Relato: “Respirar sudestada”

“Cada tanto necesito respirar sudestada”, dijo una vez el recordado cineasta y acuarelista Jorge Acha. Esa frase, sencilla pero cargada de imágenes, quedó grabada en mi memoria y regresa —siempre— cada vez que ese viento se levanta con fuerza en Miramar.

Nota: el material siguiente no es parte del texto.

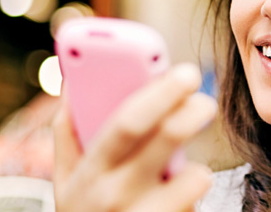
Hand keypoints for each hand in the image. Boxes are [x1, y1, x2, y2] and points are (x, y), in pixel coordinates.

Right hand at [53, 63, 216, 211]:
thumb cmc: (83, 210)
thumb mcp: (65, 177)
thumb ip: (67, 130)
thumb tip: (73, 80)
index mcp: (91, 169)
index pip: (127, 122)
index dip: (158, 93)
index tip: (182, 72)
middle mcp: (116, 194)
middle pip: (165, 140)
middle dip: (190, 112)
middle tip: (205, 98)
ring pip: (191, 180)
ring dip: (199, 165)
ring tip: (192, 167)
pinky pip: (194, 207)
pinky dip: (194, 193)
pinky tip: (182, 191)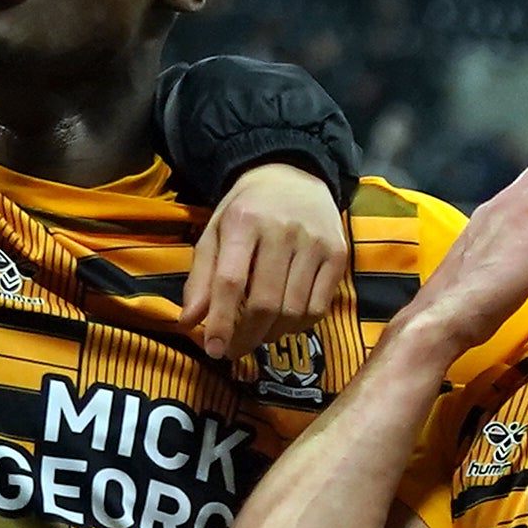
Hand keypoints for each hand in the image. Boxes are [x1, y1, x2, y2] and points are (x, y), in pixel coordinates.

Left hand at [186, 156, 350, 367]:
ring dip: (272, 333)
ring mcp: (315, 244)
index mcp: (243, 222)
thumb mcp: (215, 233)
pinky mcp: (338, 255)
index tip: (214, 350)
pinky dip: (299, 324)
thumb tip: (189, 322)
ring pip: (294, 310)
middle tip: (236, 350)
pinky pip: (319, 307)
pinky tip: (285, 322)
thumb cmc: (247, 210)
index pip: (230, 282)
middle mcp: (282, 231)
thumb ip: (201, 277)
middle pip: (265, 302)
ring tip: (258, 334)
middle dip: (247, 335)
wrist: (294, 176)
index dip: (221, 321)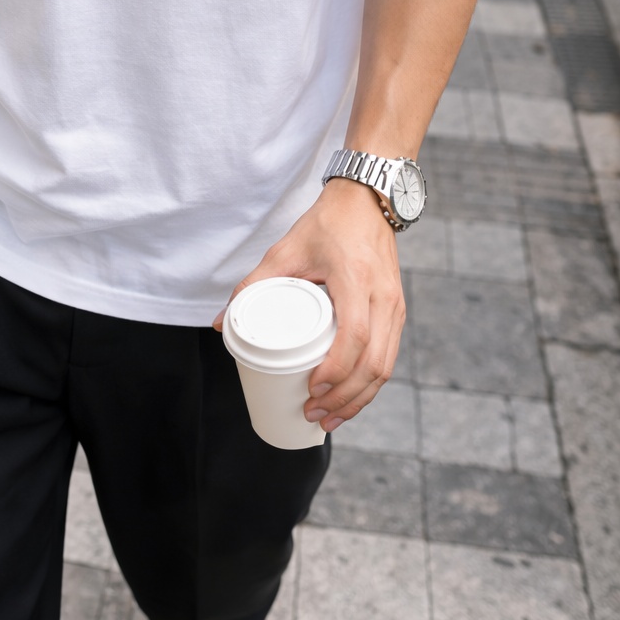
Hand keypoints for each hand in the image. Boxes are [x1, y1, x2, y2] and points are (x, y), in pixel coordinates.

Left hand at [213, 178, 404, 433]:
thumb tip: (221, 324)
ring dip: (359, 399)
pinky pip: (389, 357)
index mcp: (357, 281)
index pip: (354, 337)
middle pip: (374, 364)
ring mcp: (395, 306)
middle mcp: (384, 298)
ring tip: (330, 417)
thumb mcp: (285, 251)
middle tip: (314, 414)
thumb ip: (252, 286)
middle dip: (344, 398)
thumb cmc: (326, 225)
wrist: (367, 202)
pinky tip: (350, 399)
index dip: (335, 370)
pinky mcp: (397, 312)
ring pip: (385, 367)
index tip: (311, 388)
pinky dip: (370, 384)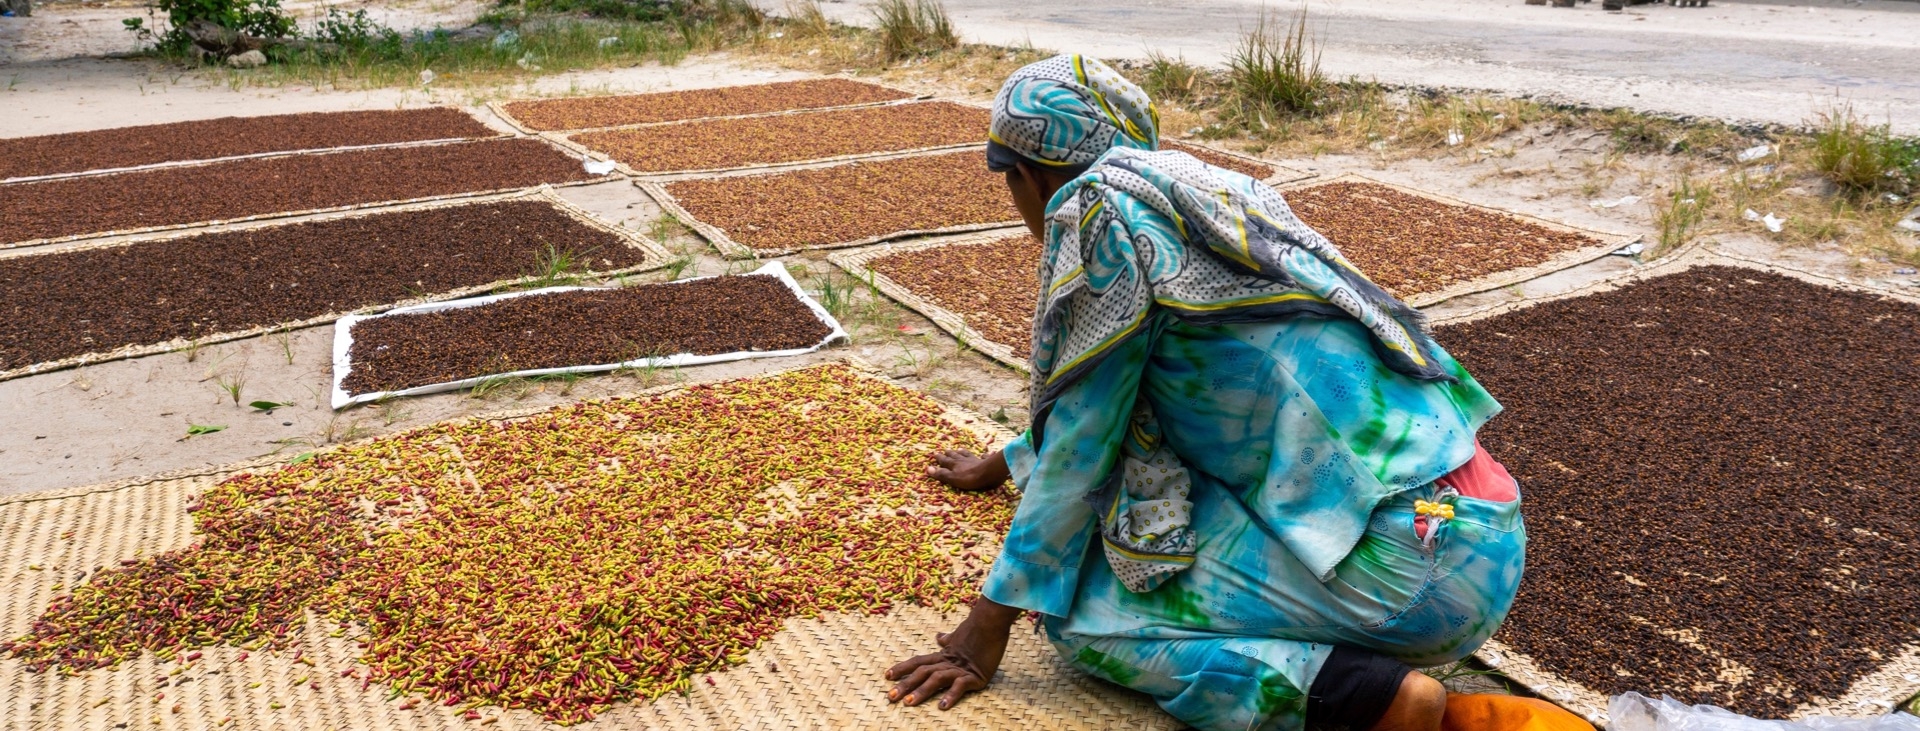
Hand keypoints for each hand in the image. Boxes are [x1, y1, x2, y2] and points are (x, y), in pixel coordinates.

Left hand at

La sudestada no avisa. Llega con todo: el cielo se vuelve denso, el mar se enfurece, las olas revientan con violencia y trepan los murallones, como si quisieran recordarnos su poder. La costa se transforma en un espectáculo crudo y hermoso, ideal para los que buscamos atraparla en una foto, o simplemente contemplarla en silencio, dejando que el viento nos atraviese el cuerpo y el alma.

Con ella también llega otro tiempo. Se va apagando el otoño y se asoma, inevitable, el invierno. Días más cortos, menos luz, fríos intensos y un aire húmedo que cala hondo. Para algunos, un infierno; para otros, una estación de abrigo, sopa caliente y soledad elegida. Pero en todos deja huella.

Los que peinan canas suelen repetir: “frío era el de antes”. Hablan de la escarcha diaria, del pasto blanco al amanecer, de la estufa a kerosene y de inviernos que parecían eternos. Y algo de razón tienen. Eran otros tiempos: ni mejores, ni peores, simplemente diferentes.

Lo que no cambia —y quizás nunca cambie— es esa necesidad cíclica, casi visceral, de respirar sudestada. De dejarse sacudir por ella, como si en ese viento cargado de sal, frío y memoria, se escondiera una verdad simple: que Miramar también se vive en los días grises, cuando el mar ruge y el viento arrastra todo lo que sobra.